→ **Given text**:
· · ·
CulturesEducationHealth
To secure an equal future, Youth need equal access to digital tools and information
“We must not tolerate a digital environment that reinforces inequality. Instead, let’s use these tools to close the gender power gap for young people,” said Ronnie Limo, a Youth Action Committee RHRN-II member in Kapchorwa district in a statement observing the day.
By Rashidah Mwanga
In Uganda, digital technologies are fueling explosive growth, innovation, and connectivity.
However, these tools are also causing new types of inequalities.
Some young people are less likely to use the internet than others; in some areas, boys use the internet four times more than girls.
In Uganda, girls are less likely than boys to own mobile phones. Some may regard technological barriers as a form of protection against malicious users. However, restricting girls’ access to essential information and services robs them of the ability to make informed decisions for themselves, their bodies, and their futures.
Reproductive Health Uganda (RHU) is calling on leaders to ensure that young people, particularly girls, are empowered not only in their communities but also in the digital environment on August 12, 2022, the International Day of Youth.
This entails both broadening access to these technologies and putting safeguards in place to prevent exploitation and abuse.
· · ·
→ **Work instructions**:
**A.** According to the article on youth access to digital tools, why is restricting girls' access to essential information and services harmful? Answer in one to three sentences.
**B.** From the article on youth access to digital tools, extract everything from "Some young people" down to "and their futures.", copying the wording without change.
The entries play no part in the tasks.
· · ·
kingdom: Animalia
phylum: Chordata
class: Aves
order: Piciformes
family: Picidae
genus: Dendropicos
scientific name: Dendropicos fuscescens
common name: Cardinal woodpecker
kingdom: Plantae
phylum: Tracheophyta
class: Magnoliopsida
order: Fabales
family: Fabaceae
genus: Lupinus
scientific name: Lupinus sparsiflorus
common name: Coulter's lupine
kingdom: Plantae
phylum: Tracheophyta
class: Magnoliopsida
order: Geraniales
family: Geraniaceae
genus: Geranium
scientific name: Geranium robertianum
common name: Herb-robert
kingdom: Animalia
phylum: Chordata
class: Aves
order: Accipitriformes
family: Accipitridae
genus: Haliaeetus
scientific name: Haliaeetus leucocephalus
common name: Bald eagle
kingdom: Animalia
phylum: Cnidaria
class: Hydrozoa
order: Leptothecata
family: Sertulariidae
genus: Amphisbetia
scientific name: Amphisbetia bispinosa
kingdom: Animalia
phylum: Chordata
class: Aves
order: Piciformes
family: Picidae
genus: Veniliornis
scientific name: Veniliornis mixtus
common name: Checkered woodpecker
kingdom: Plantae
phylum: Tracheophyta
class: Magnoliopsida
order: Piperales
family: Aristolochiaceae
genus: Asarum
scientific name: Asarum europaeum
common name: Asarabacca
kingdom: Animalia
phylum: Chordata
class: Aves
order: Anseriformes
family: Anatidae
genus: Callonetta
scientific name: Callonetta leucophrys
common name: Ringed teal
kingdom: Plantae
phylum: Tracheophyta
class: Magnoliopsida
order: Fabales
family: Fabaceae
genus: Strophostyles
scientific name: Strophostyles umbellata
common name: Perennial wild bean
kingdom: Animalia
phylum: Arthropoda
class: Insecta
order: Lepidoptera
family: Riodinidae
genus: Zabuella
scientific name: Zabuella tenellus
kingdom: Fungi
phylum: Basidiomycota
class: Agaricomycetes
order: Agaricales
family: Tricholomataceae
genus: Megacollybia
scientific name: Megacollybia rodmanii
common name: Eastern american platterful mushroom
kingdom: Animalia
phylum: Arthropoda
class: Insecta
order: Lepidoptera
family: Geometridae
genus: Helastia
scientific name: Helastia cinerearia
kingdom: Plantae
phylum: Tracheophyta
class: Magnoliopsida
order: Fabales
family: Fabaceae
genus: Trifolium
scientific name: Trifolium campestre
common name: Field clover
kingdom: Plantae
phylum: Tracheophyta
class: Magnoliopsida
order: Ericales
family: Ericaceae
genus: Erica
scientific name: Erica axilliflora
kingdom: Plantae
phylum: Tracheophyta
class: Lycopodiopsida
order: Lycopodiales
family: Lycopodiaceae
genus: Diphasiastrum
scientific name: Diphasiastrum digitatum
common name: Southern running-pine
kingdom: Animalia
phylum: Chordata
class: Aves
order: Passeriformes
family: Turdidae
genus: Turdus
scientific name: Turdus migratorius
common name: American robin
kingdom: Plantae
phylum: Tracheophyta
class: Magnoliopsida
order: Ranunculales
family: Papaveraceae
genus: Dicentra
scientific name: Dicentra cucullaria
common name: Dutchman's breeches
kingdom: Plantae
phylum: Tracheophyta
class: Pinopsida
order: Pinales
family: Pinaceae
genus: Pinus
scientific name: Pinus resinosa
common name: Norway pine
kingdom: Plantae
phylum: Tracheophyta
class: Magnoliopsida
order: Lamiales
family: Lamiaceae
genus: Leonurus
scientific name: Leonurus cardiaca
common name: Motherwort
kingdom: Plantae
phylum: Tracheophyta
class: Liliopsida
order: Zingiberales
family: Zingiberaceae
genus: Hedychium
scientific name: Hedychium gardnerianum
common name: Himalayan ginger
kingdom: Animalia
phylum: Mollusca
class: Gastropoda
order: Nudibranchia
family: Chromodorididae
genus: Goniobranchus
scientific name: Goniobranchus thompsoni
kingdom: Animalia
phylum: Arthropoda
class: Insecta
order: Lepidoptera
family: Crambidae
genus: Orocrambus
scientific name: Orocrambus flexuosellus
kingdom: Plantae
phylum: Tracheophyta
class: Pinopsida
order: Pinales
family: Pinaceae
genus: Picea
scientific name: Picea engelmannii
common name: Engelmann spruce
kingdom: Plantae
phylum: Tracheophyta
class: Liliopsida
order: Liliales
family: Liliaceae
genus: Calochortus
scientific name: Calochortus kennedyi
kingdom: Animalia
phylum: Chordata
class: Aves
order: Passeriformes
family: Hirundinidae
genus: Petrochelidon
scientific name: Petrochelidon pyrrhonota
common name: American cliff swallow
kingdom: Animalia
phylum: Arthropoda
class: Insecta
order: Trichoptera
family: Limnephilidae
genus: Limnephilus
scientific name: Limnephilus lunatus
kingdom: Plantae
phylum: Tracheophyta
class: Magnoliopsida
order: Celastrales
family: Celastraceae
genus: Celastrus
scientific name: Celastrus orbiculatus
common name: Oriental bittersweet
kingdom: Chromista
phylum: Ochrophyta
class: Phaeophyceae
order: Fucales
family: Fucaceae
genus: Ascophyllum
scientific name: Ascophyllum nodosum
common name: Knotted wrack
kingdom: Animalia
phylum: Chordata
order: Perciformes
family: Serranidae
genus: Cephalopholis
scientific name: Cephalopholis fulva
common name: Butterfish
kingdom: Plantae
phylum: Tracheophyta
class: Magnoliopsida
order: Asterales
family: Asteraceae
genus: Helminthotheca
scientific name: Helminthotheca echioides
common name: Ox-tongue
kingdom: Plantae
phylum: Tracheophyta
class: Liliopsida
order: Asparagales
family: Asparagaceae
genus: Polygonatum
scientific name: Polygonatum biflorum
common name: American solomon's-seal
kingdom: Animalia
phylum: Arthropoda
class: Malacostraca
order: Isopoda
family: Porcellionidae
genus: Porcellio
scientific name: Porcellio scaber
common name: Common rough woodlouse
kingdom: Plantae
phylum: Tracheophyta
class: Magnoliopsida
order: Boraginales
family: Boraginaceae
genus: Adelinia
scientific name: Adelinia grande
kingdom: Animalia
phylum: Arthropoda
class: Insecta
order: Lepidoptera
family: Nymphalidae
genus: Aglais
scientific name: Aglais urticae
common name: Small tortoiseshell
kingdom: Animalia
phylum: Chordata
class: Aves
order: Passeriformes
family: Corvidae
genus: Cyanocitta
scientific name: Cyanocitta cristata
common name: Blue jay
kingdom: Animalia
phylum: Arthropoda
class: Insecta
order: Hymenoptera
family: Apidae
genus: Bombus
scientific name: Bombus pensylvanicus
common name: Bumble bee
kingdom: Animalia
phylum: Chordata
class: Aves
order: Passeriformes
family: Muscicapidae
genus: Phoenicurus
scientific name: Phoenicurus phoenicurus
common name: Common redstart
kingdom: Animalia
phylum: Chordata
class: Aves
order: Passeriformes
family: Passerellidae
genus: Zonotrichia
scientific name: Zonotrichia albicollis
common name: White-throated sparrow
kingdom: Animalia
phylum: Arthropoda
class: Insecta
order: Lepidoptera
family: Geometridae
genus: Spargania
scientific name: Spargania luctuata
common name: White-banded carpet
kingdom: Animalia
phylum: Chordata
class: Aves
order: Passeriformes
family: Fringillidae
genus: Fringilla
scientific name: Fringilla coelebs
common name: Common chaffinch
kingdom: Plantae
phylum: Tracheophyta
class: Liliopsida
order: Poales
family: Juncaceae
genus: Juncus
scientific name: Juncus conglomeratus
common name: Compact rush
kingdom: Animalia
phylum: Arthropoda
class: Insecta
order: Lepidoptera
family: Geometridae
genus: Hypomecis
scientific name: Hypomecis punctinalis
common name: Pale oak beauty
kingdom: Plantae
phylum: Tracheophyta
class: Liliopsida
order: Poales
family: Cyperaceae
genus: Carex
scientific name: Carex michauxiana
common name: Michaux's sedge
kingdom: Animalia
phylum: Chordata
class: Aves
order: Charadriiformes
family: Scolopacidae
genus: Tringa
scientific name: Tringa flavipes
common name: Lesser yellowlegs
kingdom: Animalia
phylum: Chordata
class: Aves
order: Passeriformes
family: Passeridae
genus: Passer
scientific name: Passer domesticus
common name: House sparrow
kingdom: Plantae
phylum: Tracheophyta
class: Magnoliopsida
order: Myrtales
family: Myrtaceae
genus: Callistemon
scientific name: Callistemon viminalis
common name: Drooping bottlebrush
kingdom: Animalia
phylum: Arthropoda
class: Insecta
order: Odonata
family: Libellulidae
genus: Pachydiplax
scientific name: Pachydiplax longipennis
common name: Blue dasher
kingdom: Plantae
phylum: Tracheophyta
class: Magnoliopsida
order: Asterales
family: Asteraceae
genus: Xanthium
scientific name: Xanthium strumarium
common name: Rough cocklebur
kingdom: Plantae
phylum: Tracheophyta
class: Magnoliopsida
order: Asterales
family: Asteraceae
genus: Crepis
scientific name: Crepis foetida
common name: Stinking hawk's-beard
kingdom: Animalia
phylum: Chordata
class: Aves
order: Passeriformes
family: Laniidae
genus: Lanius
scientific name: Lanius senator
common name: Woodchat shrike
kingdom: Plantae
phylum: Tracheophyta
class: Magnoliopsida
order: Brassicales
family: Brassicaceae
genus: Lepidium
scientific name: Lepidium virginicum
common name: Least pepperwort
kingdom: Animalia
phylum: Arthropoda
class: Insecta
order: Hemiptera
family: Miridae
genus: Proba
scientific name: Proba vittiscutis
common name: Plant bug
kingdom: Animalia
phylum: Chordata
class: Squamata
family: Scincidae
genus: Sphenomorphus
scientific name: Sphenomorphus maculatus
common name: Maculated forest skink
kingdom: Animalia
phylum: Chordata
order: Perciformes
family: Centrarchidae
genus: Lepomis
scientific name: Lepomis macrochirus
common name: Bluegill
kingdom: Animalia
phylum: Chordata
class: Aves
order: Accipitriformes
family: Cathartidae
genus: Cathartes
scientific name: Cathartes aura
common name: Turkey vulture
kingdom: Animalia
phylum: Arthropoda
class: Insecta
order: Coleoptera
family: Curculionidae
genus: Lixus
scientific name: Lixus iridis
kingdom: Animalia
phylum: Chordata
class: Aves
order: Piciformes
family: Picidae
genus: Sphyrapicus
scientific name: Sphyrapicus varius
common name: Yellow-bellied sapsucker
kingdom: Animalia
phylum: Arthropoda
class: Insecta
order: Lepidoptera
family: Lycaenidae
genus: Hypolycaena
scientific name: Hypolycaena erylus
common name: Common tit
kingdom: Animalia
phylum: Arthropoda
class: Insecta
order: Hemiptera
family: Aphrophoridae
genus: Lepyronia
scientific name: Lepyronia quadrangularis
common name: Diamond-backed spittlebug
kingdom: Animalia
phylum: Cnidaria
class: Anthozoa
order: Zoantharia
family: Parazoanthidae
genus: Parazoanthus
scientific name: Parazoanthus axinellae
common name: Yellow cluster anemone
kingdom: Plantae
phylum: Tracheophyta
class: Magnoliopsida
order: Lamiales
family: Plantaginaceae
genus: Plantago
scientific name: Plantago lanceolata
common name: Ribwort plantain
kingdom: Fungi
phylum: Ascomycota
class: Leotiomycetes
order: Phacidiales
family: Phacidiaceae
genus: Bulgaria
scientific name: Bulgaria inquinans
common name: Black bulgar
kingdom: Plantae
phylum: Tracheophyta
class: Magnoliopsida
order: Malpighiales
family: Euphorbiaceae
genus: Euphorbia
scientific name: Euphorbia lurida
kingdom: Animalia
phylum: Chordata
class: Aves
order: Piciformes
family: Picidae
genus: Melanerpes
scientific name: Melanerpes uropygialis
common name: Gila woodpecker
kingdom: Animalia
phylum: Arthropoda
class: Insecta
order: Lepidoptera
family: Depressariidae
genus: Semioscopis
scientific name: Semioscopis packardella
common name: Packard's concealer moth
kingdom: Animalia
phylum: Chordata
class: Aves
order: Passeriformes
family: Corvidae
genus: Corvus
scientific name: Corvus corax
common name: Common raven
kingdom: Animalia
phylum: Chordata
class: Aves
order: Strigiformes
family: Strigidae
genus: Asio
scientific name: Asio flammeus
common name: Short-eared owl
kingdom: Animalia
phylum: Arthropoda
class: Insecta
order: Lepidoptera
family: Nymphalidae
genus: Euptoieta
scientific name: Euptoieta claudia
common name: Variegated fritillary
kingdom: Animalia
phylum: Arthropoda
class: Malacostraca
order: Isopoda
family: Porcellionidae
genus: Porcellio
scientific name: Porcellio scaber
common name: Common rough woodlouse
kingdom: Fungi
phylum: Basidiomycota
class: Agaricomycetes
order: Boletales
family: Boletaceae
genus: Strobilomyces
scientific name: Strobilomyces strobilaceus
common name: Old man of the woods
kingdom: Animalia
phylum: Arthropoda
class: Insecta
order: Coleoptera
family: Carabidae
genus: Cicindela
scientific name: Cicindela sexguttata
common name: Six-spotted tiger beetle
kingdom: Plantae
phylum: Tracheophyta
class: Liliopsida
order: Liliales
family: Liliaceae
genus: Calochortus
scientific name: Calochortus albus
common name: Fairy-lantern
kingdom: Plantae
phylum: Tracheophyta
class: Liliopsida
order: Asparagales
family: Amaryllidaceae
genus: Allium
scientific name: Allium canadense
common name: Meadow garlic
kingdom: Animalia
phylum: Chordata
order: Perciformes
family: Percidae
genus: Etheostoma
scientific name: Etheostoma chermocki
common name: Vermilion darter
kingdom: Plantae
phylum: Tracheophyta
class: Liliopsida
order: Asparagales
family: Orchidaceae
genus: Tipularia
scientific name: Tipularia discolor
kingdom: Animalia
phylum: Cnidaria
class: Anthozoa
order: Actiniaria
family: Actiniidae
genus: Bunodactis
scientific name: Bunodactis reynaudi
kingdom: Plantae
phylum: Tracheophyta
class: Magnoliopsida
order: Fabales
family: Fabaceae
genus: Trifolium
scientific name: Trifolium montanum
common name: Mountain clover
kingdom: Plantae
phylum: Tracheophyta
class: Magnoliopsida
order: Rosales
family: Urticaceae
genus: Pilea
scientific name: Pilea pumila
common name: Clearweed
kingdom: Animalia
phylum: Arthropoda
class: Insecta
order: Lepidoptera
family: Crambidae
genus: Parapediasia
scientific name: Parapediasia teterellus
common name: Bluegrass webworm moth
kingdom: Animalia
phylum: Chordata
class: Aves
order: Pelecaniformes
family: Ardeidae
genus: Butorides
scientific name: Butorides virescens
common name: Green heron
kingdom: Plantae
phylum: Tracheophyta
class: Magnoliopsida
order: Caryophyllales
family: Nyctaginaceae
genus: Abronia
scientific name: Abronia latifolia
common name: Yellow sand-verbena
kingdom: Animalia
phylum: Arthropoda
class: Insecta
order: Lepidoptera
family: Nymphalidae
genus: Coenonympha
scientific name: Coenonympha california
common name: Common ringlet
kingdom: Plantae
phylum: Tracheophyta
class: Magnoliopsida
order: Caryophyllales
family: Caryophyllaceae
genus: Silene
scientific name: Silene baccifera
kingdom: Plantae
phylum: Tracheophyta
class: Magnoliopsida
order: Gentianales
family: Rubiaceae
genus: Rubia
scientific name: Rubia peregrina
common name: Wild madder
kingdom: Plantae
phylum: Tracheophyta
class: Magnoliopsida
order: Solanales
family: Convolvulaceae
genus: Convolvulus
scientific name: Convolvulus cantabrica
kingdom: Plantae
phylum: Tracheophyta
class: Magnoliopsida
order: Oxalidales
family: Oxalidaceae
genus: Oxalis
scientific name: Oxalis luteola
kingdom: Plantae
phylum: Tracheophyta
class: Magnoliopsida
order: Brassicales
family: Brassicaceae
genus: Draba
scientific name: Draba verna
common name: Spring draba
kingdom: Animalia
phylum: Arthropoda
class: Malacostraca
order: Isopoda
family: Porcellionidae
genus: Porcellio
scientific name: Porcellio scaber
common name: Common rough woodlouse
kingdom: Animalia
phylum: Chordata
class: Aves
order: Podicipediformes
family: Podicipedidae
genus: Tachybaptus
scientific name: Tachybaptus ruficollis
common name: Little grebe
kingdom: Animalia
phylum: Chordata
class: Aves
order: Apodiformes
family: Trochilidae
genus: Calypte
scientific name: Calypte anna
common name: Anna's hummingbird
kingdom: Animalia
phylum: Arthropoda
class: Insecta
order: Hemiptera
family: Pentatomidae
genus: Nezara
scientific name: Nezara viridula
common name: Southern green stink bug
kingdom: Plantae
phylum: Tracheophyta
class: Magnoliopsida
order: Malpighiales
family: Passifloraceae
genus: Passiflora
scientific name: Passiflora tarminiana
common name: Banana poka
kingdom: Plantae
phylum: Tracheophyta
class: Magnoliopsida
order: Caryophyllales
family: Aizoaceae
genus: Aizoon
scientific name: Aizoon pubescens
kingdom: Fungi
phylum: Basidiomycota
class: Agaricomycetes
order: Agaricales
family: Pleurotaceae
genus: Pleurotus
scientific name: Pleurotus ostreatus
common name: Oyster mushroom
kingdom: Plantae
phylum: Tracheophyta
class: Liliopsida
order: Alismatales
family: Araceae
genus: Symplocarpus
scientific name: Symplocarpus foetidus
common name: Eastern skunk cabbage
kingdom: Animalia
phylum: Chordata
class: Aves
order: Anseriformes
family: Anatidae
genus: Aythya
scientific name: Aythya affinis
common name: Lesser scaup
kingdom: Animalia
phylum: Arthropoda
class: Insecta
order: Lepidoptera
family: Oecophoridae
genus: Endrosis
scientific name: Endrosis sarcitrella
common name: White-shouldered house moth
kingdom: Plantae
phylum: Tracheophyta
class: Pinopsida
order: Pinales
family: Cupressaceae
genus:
· · ·
→ **Answers for the tasks**:
**A.** Such restriction robs girls of the ability to make informed decisions for themselves, their bodies, and their futures. The article makes this point against the view that technological barriers protect girls from malicious users.

**B.**
Some young people are less likely to use the internet than others; in some areas, boys use the internet four times more than girls.
In Uganda, girls are less likely than boys to own mobile phones. Some may regard technological barriers as a form of protection against malicious users. However, restricting girls’ access to essential information and services robs them of the ability to make informed decisions for themselves, their bodies, and their futures.